**Task inputs**

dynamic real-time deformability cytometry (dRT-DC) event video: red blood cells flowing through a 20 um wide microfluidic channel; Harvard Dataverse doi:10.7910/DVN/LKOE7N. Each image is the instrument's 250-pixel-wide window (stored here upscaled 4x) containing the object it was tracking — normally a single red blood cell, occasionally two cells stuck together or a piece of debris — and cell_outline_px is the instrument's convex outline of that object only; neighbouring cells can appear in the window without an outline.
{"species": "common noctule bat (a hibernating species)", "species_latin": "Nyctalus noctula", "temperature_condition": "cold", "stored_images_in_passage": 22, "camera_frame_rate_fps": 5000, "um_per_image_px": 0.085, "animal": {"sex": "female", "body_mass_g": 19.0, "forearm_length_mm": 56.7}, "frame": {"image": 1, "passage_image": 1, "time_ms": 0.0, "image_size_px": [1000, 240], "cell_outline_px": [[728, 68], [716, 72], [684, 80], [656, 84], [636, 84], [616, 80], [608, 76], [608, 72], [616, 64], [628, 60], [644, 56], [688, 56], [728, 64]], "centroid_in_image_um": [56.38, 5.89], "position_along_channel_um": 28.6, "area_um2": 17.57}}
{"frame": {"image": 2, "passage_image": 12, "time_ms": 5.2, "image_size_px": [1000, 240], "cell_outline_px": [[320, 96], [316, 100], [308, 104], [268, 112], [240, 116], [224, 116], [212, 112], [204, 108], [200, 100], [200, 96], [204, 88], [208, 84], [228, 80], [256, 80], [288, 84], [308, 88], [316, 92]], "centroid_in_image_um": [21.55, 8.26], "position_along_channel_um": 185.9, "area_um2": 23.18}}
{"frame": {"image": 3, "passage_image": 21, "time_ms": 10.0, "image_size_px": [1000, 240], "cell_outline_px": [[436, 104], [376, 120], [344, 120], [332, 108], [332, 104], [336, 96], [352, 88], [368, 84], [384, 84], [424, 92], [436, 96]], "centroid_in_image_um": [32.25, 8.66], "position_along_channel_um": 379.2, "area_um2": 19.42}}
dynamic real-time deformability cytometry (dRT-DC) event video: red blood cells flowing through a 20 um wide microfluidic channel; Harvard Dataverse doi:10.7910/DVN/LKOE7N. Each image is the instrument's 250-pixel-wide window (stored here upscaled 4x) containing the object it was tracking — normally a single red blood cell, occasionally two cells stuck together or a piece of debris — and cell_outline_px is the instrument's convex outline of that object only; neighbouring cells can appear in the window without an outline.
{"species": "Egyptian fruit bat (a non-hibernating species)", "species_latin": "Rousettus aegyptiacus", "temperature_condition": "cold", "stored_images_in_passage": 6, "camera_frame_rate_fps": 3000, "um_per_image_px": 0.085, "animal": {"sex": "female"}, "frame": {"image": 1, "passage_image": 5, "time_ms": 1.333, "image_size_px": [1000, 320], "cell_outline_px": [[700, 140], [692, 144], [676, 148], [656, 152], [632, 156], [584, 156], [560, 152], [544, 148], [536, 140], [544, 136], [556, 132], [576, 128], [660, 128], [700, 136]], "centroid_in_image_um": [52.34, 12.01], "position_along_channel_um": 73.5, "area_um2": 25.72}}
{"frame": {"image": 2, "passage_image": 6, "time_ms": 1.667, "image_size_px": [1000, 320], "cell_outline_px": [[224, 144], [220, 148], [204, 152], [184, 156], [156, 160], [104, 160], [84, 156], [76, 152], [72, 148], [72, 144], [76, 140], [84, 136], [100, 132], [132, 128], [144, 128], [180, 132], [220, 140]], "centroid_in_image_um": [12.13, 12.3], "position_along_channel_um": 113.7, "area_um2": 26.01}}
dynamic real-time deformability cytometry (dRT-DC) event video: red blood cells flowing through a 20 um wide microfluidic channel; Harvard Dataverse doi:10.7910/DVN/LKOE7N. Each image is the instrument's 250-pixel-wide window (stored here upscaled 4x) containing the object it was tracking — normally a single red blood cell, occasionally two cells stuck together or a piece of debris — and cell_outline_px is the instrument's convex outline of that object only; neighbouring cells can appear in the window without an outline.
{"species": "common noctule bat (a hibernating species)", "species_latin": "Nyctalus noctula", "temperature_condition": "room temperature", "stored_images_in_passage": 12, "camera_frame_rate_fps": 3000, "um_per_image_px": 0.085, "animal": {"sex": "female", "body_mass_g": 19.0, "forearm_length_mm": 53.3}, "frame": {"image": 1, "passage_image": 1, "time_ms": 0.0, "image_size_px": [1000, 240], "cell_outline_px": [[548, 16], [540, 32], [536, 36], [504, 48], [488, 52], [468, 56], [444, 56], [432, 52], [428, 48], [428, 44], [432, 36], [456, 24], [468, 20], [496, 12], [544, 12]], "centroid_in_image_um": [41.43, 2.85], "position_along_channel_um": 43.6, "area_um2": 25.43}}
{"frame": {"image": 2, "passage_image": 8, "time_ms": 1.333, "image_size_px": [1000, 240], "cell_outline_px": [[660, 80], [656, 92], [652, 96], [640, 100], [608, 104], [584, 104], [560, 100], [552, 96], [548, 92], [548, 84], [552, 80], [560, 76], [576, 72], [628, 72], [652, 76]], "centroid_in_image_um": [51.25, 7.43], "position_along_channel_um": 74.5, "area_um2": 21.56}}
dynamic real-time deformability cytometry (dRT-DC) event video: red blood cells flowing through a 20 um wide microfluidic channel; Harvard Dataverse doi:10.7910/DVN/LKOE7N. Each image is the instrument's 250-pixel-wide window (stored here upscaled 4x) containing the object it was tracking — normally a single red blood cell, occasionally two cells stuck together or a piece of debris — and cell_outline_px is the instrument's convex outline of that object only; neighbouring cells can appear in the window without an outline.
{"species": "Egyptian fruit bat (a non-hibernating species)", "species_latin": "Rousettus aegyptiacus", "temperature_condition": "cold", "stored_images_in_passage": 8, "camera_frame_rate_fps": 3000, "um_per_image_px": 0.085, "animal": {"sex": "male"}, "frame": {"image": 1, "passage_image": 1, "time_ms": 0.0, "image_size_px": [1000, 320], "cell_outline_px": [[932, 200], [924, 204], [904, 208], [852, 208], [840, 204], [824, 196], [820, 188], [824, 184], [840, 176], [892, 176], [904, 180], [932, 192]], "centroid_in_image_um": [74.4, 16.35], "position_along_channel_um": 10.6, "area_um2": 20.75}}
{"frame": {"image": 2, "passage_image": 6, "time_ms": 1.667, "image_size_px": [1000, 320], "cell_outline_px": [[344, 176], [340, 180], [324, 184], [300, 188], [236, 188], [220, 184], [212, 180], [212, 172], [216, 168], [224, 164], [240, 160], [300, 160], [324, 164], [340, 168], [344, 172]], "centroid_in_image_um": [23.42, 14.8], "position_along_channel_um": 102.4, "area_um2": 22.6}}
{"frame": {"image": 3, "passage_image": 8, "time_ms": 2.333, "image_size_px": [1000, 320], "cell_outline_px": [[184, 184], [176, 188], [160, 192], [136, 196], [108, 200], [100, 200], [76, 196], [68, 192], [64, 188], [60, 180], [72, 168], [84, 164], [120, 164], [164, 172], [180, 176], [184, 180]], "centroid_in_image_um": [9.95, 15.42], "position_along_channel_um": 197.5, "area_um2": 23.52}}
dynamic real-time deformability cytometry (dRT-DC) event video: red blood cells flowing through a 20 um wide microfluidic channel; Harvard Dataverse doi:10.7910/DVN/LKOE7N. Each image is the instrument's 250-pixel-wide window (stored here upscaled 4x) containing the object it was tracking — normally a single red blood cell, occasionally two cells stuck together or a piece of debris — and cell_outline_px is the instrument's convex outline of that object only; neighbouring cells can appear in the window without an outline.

**Short task**
Go through the data and return every record exactly.

**Result below**
dynamic real-time deformability cytometry (dRT-DC) event video: red blood cells flowing through a 20 um wide microfluidic channel; Harvard Dataverse doi:10.7910/DVN/LKOE7N. Each image is the instrument's 250-pixel-wide window (stored here upscaled 4x) containing the object it was tracking — normally a single red blood cell, occasionally two cells stuck together or a piece of debris — and cell_outline_px is the instrument's convex outline of that object only; neighbouring cells can appear in the window without an outline.
{"species": "common noctule bat (a hibernating species)", "species_latin": "Nyctalus noctula", "temperature_condition": "cold", "stored_images_in_passage": 22, "camera_frame_rate_fps": 5000, "um_per_image_px": 0.085, "animal": {"sex": "female", "body_mass_g": 19.0, "forearm_length_mm": 56.7}, "frame": {"image": 1, "passage_image": 1, "time_ms": 0.0, "image_size_px": [1000, 240], "cell_outline_px": [[728, 68], [716, 72], [684, 80], [656, 84], [636, 84], [616, 80], [608, 76], [608, 72], [616, 64], [628, 60], [644, 56], [688, 56], [728, 64]], "centroid_in_image_um": [56.38, 5.89], "position_along_channel_um": 28.6, "area_um2": 17.57}}
{"frame": {"image": 2, "passage_image": 12, "time_ms": 5.2, "image_size_px": [1000, 240], "cell_outline_px": [[320, 96], [316, 100], [308, 104], [268, 112], [240, 116], [224, 116], [212, 112], [204, 108], [200, 100], [200, 96], [204, 88], [208, 84], [228, 80], [256, 80], [288, 84], [308, 88], [316, 92]], "centroid_in_image_um": [21.55, 8.26], "position_along_channel_um": 185.9, "area_um2": 23.18}}
{"frame": {"image": 3, "passage_image": 21, "time_ms": 10.0, "image_size_px": [1000, 240], "cell_outline_px": [[436, 104], [376, 120], [344, 120], [332, 108], [332, 104], [336, 96], [352, 88], [368, 84], [384, 84], [424, 92], [436, 96]], "centroid_in_image_um": [32.25, 8.66], "position_along_channel_um": 379.2, "area_um2": 19.42}}
dynamic real-time deformability cytometry (dRT-DC) event video: red blood cells flowing through a 20 um wide microfluidic channel; Harvard Dataverse doi:10.7910/DVN/LKOE7N. Each image is the instrument's 250-pixel-wide window (stored here upscaled 4x) containing the object it was tracking — normally a single red blood cell, occasionally two cells stuck together or a piece of debris — and cell_outline_px is the instrument's convex outline of that object only; neighbouring cells can appear in the window without an outline.
{"species": "Egyptian fruit bat (a non-hibernating species)", "species_latin": "Rousettus aegyptiacus", "temperature_condition": "cold", "stored_images_in_passage": 6, "camera_frame_rate_fps": 3000, "um_per_image_px": 0.085, "animal": {"sex": "female"}, "frame": {"image": 1, "passage_image": 5, "time_ms": 1.333, "image_size_px": [1000, 320], "cell_outline_px": [[700, 140], [692, 144], [676, 148], [656, 152], [632, 156], [584, 156], [560, 152], [544, 148], [536, 140], [544, 136], [556, 132], [576, 128], [660, 128], [700, 136]], "centroid_in_image_um": [52.34, 12.01], "position_along_channel_um": 73.5, "area_um2": 25.72}}
{"frame": {"image": 2, "passage_image": 6, "time_ms": 1.667, "image_size_px": [1000, 320], "cell_outline_px": [[224, 144], [220, 148], [204, 152], [184, 156], [156, 160], [104, 160], [84, 156], [76, 152], [72, 148], [72, 144], [76, 140], [84, 136], [100, 132], [132, 128], [144, 128], [180, 132], [220, 140]], "centroid_in_image_um": [12.13, 12.3], "position_along_channel_um": 113.7, "area_um2": 26.01}}
dynamic real-time deformability cytometry (dRT-DC) event video: red blood cells flowing through a 20 um wide microfluidic channel; Harvard Dataverse doi:10.7910/DVN/LKOE7N. Each image is the instrument's 250-pixel-wide window (stored here upscaled 4x) containing the object it was tracking — normally a single red blood cell, occasionally two cells stuck together or a piece of debris — and cell_outline_px is the instrument's convex outline of that object only; neighbouring cells can appear in the window without an outline.
{"species": "common noctule bat (a hibernating species)", "species_latin": "Nyctalus noctula", "temperature_condition": "room temperature", "stored_images_in_passage": 12, "camera_frame_rate_fps": 3000, "um_per_image_px": 0.085, "animal": {"sex": "female", "body_mass_g": 19.0, "forearm_length_mm": 53.3}, "frame": {"image": 1, "passage_image": 1, "time_ms": 0.0, "image_size_px": [1000, 240], "cell_outline_px": [[548, 16], [540, 32], [536, 36], [504, 48], [488, 52], [468, 56], [444, 56], [432, 52], [428, 48], [428, 44], [432, 36], [456, 24], [468, 20], [496, 12], [544, 12]], "centroid_in_image_um": [41.43, 2.85], "position_along_channel_um": 43.6, "area_um2": 25.43}}
{"frame": {"image": 2, "passage_image": 8, "time_ms": 1.333, "image_size_px": [1000, 240], "cell_outline_px": [[660, 80], [656, 92], [652, 96], [640, 100], [608, 104], [584, 104], [560, 100], [552, 96], [548, 92], [548, 84], [552, 80], [560, 76], [576, 72], [628, 72], [652, 76]], "centroid_in_image_um": [51.25, 7.43], "position_along_channel_um": 74.5, "area_um2": 21.56}}
dynamic real-time deformability cytometry (dRT-DC) event video: red blood cells flowing through a 20 um wide microfluidic channel; Harvard Dataverse doi:10.7910/DVN/LKOE7N. Each image is the instrument's 250-pixel-wide window (stored here upscaled 4x) containing the object it was tracking — normally a single red blood cell, occasionally two cells stuck together or a piece of debris — and cell_outline_px is the instrument's convex outline of that object only; neighbouring cells can appear in the window without an outline.
{"species": "Egyptian fruit bat (a non-hibernating species)", "species_latin": "Rousettus aegyptiacus", "temperature_condition": "cold", "stored_images_in_passage": 8, "camera_frame_rate_fps": 3000, "um_per_image_px": 0.085, "animal": {"sex": "male"}, "frame": {"image": 1, "passage_image": 1, "time_ms": 0.0, "image_size_px": [1000, 320], "cell_outline_px": [[932, 200], [924, 204], [904, 208], [852, 208], [840, 204], [824, 196], [820, 188], [824, 184], [840, 176], [892, 176], [904, 180], [932, 192]], "centroid_in_image_um": [74.4, 16.35], "position_along_channel_um": 10.6, "area_um2": 20.75}}
{"frame": {"image": 2, "passage_image": 6, "time_ms": 1.667, "image_size_px": [1000, 320], "cell_outline_px": [[344, 176], [340, 180], [324, 184], [300, 188], [236, 188], [220, 184], [212, 180], [212, 172], [216, 168], [224, 164], [240, 160], [300, 160], [324, 164], [340, 168], [344, 172]], "centroid_in_image_um": [23.42, 14.8], "position_along_channel_um": 102.4, "area_um2": 22.6}}
{"frame": {"image": 3, "passage_image": 8, "time_ms": 2.333, "image_size_px": [1000, 320], "cell_outline_px": [[184, 184], [176, 188], [160, 192], [136, 196], [108, 200], [100, 200], [76, 196], [68, 192], [64, 188], [60, 180], [72, 168], [84, 164], [120, 164], [164, 172], [180, 176], [184, 180]], "centroid_in_image_um": [9.95, 15.42], "position_along_channel_um": 197.5, "area_um2": 23.52}}
dynamic real-time deformability cytometry (dRT-DC) event video: red blood cells flowing through a 20 um wide microfluidic channel; Harvard Dataverse doi:10.7910/DVN/LKOE7N. Each image is the instrument's 250-pixel-wide window (stored here upscaled 4x) containing the object it was tracking — normally a single red blood cell, occasionally two cells stuck together or a piece of debris — and cell_outline_px is the instrument's convex outline of that object only; neighbouring cells can appear in the window without an outline.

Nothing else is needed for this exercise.